Интересно отметить, что практически каждый хан в описываемый период, вступая на трон, старался наладить отношения с Россией – по крайней мере мирные и торговые. Такие намерения выражали, в частности, как Каип-хан – казахский султан по происхождению, отец которого официально признавал российское подданство [Гуляев, Чучалов, 1910, с. 75–76], так и один их его ближайших преемников Тимур-Гази – представитель хивинского ханского рода [Документы, 2013, с. 25]. Можно предположить, что в условиях постоянного соперничества за трон каждый претендент надеялся рано или поздно прибегнуть к поддержке России – благо, прецедент был создан Абулхаиром во время его короткого правления в Хиве.

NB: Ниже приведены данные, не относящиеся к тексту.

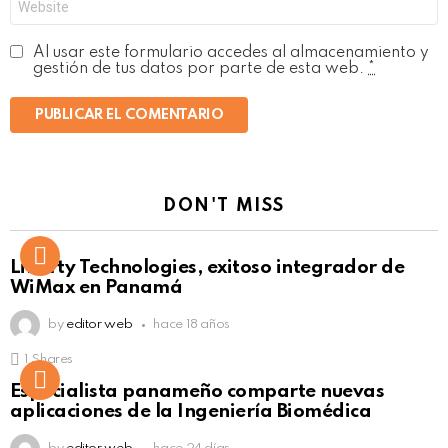
Al usar este formulario accedes al almacenamiento y
gestión de tus datos por parte de esta web.
*
DON'T MISS
Liberty Technologies, exitoso integrador de
WiMax en Panamá
by
editor web
hace 18 años
1
Shares
Not Safe For Work
Especialista panameño comparte nuevas
Click to view this post
aplicaciones de la Ingeniería Biomédica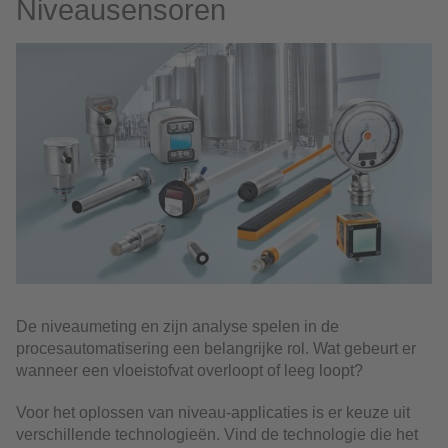
Niveausensoren
De niveaumeting en zijn analyse spelen in de
procesautomatisering een belangrijke rol. Wat gebeurt er
wanneer een vloeistofvat overloopt of leeg loopt?
Voor het oplossen van niveau-applicaties is er keuze uit
verschillende technologieën. Vind de technologie die het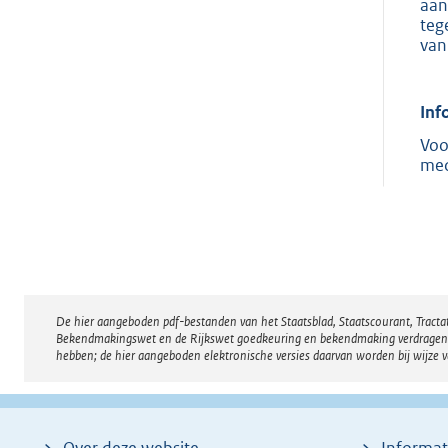
aan
teg
van
Inf
Voo
med
De hier aangeboden pdf-bestanden van het Staatsblad, Staatscourant, Tract
Disclaimer
Bekendmakingswet en de Rijkswet goedkeuring en bekendmaking verdragen voor
hebben; de hier aangeboden elektronische versies daarvan worden bij wijze 
Over deze website
Informat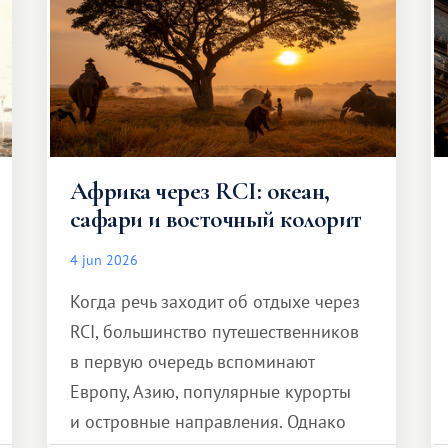
Африка через RCI: океан,
сафари и восточный колорит
4 jun 2026
Когда речь заходит об отдыхе через
RCI, большинство путешественников
в первую очередь вспоминают
Европу, Азию, популярные курорты
и островные направления. Однако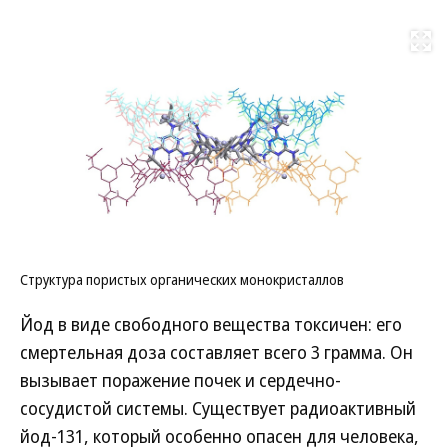
Развернуть на
Структура пористых органических монокристаллов
Йод в виде свободного вещества токсичен: его
смертельная доза составляет всего 3 грамма. Он
вызывает поражение почек и сердечно-
сосудистой системы. Существует радиоактивный
йод-131, который особенно опасен для человека,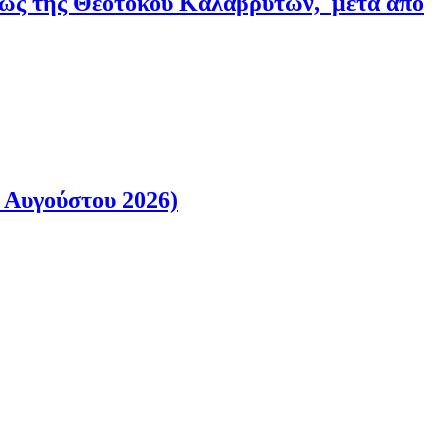
εως της Θεοτόκου Καλαβρύτων, μετά από
 Αυγούστου 2026)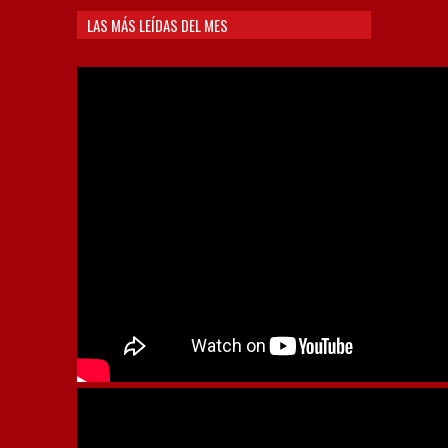
LAS MÁS LEÍDAS DEL MES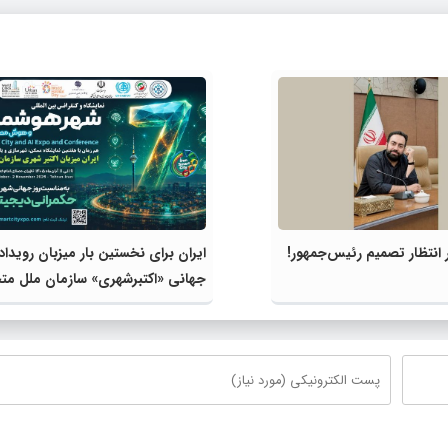
انتظار تصمیم رئیس‌جمهور!
ایران برای نخستین بار میزبان رویداد
جهانی «اکتبرشهری» سازمان ملل مت
می‌شود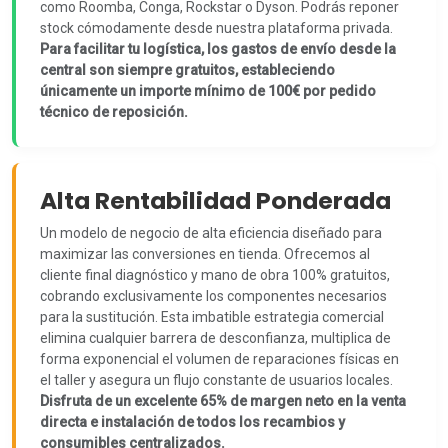
como Roomba, Conga, Rockstar o Dyson. Podrás reponer
stock cómodamente desde nuestra plataforma privada.
Para facilitar tu logística, los gastos de envío desde la
central son siempre gratuitos, estableciendo
únicamente un importe mínimo de 100€ por pedido
técnico de reposición.
Alta Rentabilidad Ponderada
Un modelo de negocio de alta eficiencia diseñado para
maximizar las conversiones en tienda. Ofrecemos al
cliente final diagnóstico y mano de obra 100% gratuitos,
cobrando exclusivamente los componentes necesarios
para la sustitución. Esta imbatible estrategia comercial
elimina cualquier barrera de desconfianza, multiplica de
forma exponencial el volumen de reparaciones físicas en
el taller y asegura un flujo constante de usuarios locales.
Disfruta de un excelente 65% de margen neto en la venta
directa e instalación de todos los recambios y
consumibles centralizados.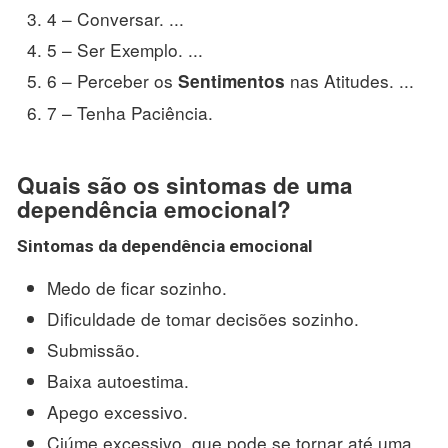
4 – Conversar. ...
5 – Ser Exemplo. ...
6 – Perceber os
nas Atitudes. ...
Sentimentos
7 – Tenha Paciência.
Quais são os sintomas de uma
dependência emocional?
Sintomas
da
dependência emocional
Medo de ficar sozinho.
Dificuldade de tomar decisões sozinho.
Submissão.
Baixa autoestima.
Apego excessivo.
Ciúme excessivo, que pode se tornar até uma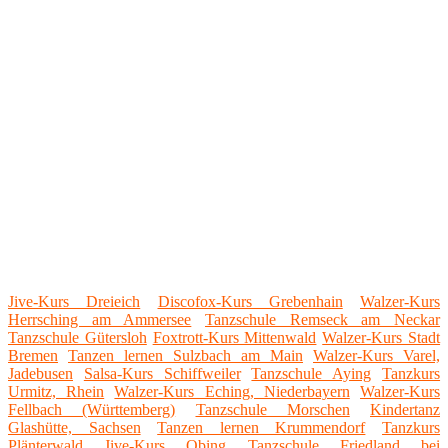
Jive-Kurs Dreieich
Discofox-Kurs Grebenhain
Walzer-Kurs
Herrsching am Ammersee
Tanzschule Remseck am Neckar
Tanzschule Gütersloh
Foxtrott-Kurs Mittenwald
Walzer-Kurs Stadt
Bremen
Tanzen lernen Sulzbach am Main
Walzer-Kurs Varel,
Jadebusen
Salsa-Kurs Schiffweiler
Tanzschule Aying
Tanzkurs
Urmitz, Rhein
Walzer-Kurs Eching, Niederbayern
Walzer-Kurs
Fellbach (Württemberg)
Tanzschule Morschen
Kindertanz
Glashütte, Sachsen
Tanzen lernen Krummendorf
Tanzkurs
Plänterwald
Jive-Kurs Obing
Tanzschule Friedland bei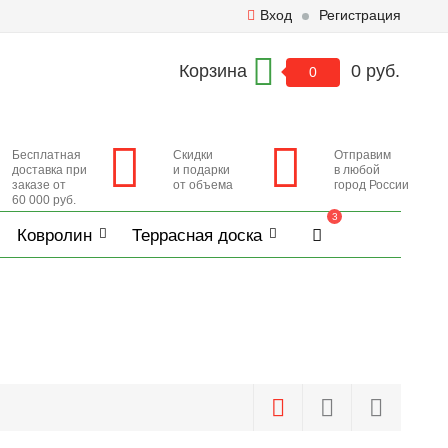
Вход
Регистрация
Корзина
0 руб.
0
Бесплатная
Скидки
Отправим
доставка при
и подарки
в любой
заказе от
от объема
город России
60 000 руб.
3
Ковролин
Террасная доска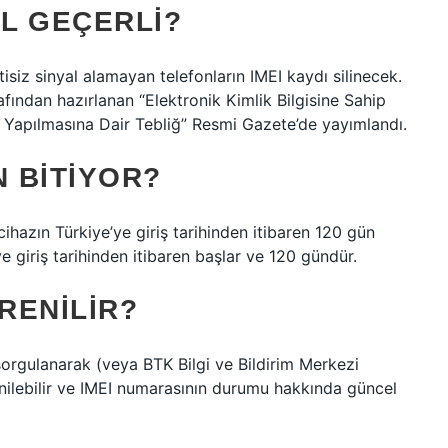
IL GEÇERLI?
isiz sinyal alamayan telefonların IMEI kaydı silinecek.
rafından hazırlanan “Elektronik Kimlik Bilgisine Sahip
 Yapılmasına Dair Tebliğ” Resmi Gazete’de yayımlandı.
N BITIYOR?
cihazın Türkiye’ye giriş tarihinden itibaren 120 gün
ye giriş tarihinden itibaren başlar ve 120 gündür.
RENILIR?
orgulanarak (veya BTK Bilgi ve Bildirim Merkezi
enilebilir ve IMEI numarasının durumu hakkında güncel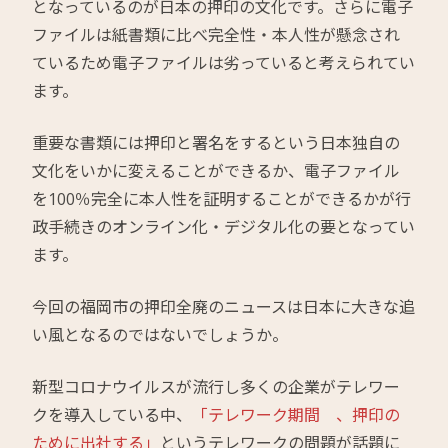
となっているのが日本の押印の文化です。さらに電子
ファイルは紙書類に比べ完全性・本人性が懸念され
ているため電子ファイルは劣っていると考えられてい
ます。
重要な書類には押印と署名をするという日本独自の
文化をいかに変えることができるか、電子ファイル
を100％完全に本人性を証明することができるかが行
政手続きのオンライン化・デジタル化の要となってい
ます。
今回の福岡市の押印全廃のニュースは日本に大きな追
い風となるのではないでしょうか。
新型コロナウイルスが流行し多くの企業がテレワー
クを導入している中、
「テレワーク期間 、押印の
ために出社する」
というテレワークの問題が話題に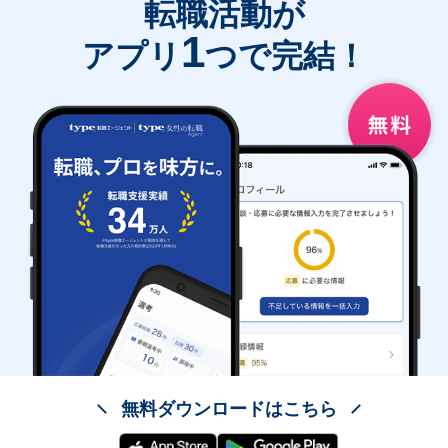
転職活動が
1
アプリ
つで完結！
無料ダウンロードはこちら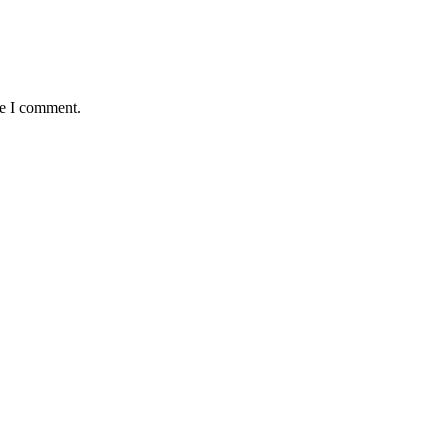
me I comment.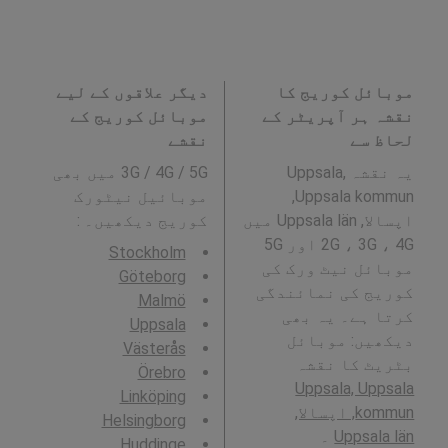
موبائل کوریج کا
دیگر علاقوں کے لیے
نقشہ ہر آپریٹر کے
موبائل کوریج کے
لحاظ سے
نقشے
یہ نقشہ Uppsala,
3G / 4G / 5G میں بھی
Uppsala kommun,
موبائیل نیٹورک
اپسالا, Uppsala län میں
کوریج دیکھیں۔ :
2G ، 3G ، 4G اور 5G
Stockholm
موبائل نیٹ ورک کی
Göteborg
کوریج کی نمائندگی
Malmö
کرتا ہے۔ یہ بھی
Uppsala
دیکھیں: موبائل
Västerås
بٹریٹ کا نقشہ
Örebro
Uppsala, Uppsala
Linköping
kommun, اپسالا,
Helsingborg
Uppsala län
۔
Huddinge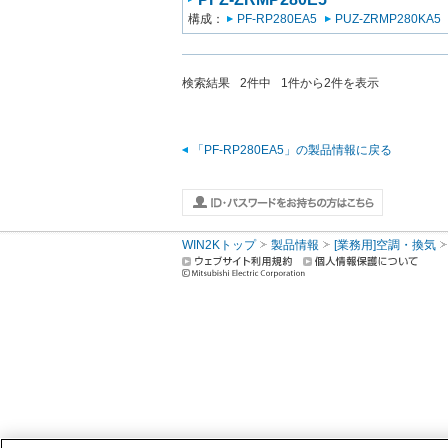
構成：
PF-RP280EA5
PUZ-ZRMP280KA5
検索結果
2
件中
1
件から
2
件を表示
「PF-RP280EA5」の製品情報に戻る
WIN2Kトップ
製品情報
[業務用]空調・換気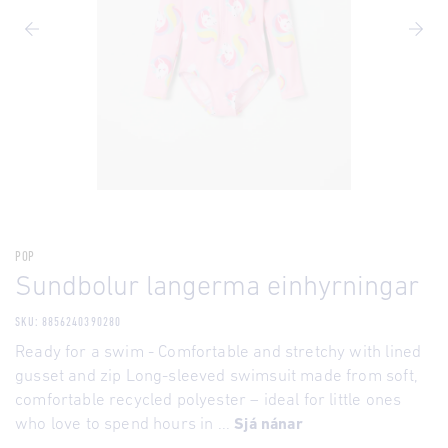
POP
Sundbolur langerma einhyrningar
SKU: 8856240390280
Ready for a swim - Comfortable and stretchy with lined
gusset and zip Long-sleeved swimsuit made from soft,
comfortable recycled polyester – ideal for little ones
who love to spend hours in ...
Sjá nánar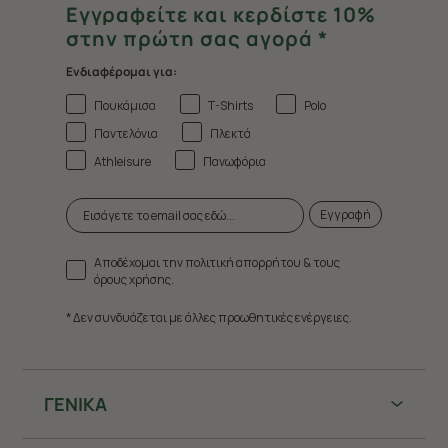
Εγγραφείτε και κερδίστε 10%
στην πρώτη σας αγορά *
Ενδιαφέρομαι για:
Πουκάμισα
T-Shirts
Polo
Παντελόνια
Πλεκτά
Athleisure
Πανωφόρια
Εγγραφή
Αποδέχομαι την πολιτική απορρήτου & τους
όρους χρήσης.
* Δεν συνδυάζεται με άλλες προωθητικές ενέργειες.
ΓΕΝΙΚΑ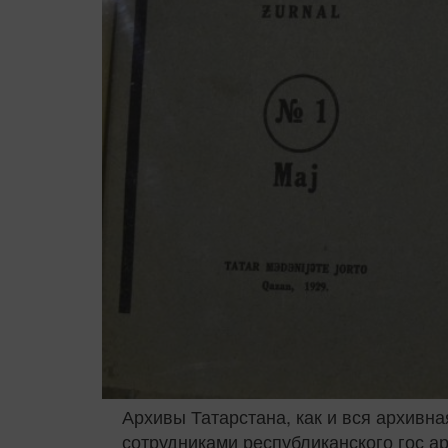
Архивы Татарстана, как и вся архивн
сотрудниками республиканского гос а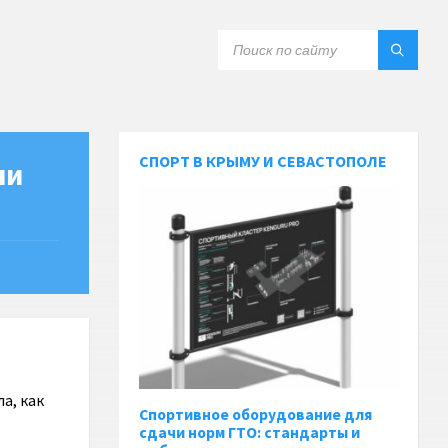
СПОРТ В КРЫМУ И СЕВАСТОПОЛЕ
ли
а, как
Спортивное оборудование для
сдачи норм ГТО: стандарты и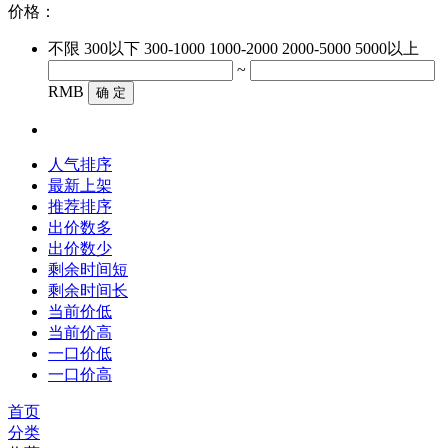
价格：
不限
300以下
300-1000
1000-2000
2000-5000
5000以上
~
RMB
确 定
人气排序
最新上架
推荐排序
出价数多
出价数少
剩余时间短
剩余时间长
当前价低
当前价高
一口价低
一口价高
首页
分类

Е.И. Бланкеннагель посетил Хиву в самом конце XVIII в., когда пик «игры в ханы» миновал, и ожесточенная борьба за власть прекратилась. Однако принципы возведения на престол ханов остались теми же: могущественные родоплеменные кланы продолжали сажать на трон своих марионеток, не пользовавшихся не только властью, но даже уже и внешним почетом и уважением. Бланкеннагель описывает весьма незавидное положение хана (во время его визита на троне находился очередной, уже четвертый по счету хан с именем Абу-л-Гази): «Хивинский хан в правительстве значит меньше всех; три раза в год показывается он народу, окруженный теми, которые делами правят; в прочее же время сидит взаперти под строгим присмотром. В придворном его содержании не соблюдается даже благопристойности, и нередко в самом необходимом претерпевает нужду» [Бланкеннагель, 1858, с. 96]. В другом месте он также упоминает, что «Хива есть столица и пребывание ничего не значащего хана [курсив наш. – Р. П.] и всех знатнейших родов» [Там же, с. 94]. Вместе с тем, представляется интересным следующее замечание путешественника: «Каракалпаки… перешли остальные к Хиве, отдали своего хана узбекам и живут с того времени под покровительством хивинцев» [Там же]. Речь идет о своеобразном компромиссе между хивинской правящей верхушкой и каракалпаками (которые, как и Аральское владение, нередко находились в конфронтации со столицей): они признали власть Хивы, но их собственный хан был номинально признан верховным правителем всего ханства. Вероятно, именно такой подход и сделал возможным завершение «игры в ханы», поскольку примирил основные политические силы, ранее стремившиеся возвести на престол собственных ставленников.
72
Они являлись потомками еще одного золотоордынского хана 1370-х годов, Уруса, дальний предок которого приходился сводным братом предку Арабшаха.
73
Гладышев называет его «Шарахазы».
74
В Персии ханами, в отличие от Средней Азии, назывались не верховные правители, а предводители кочевых племен и высшие военачальники.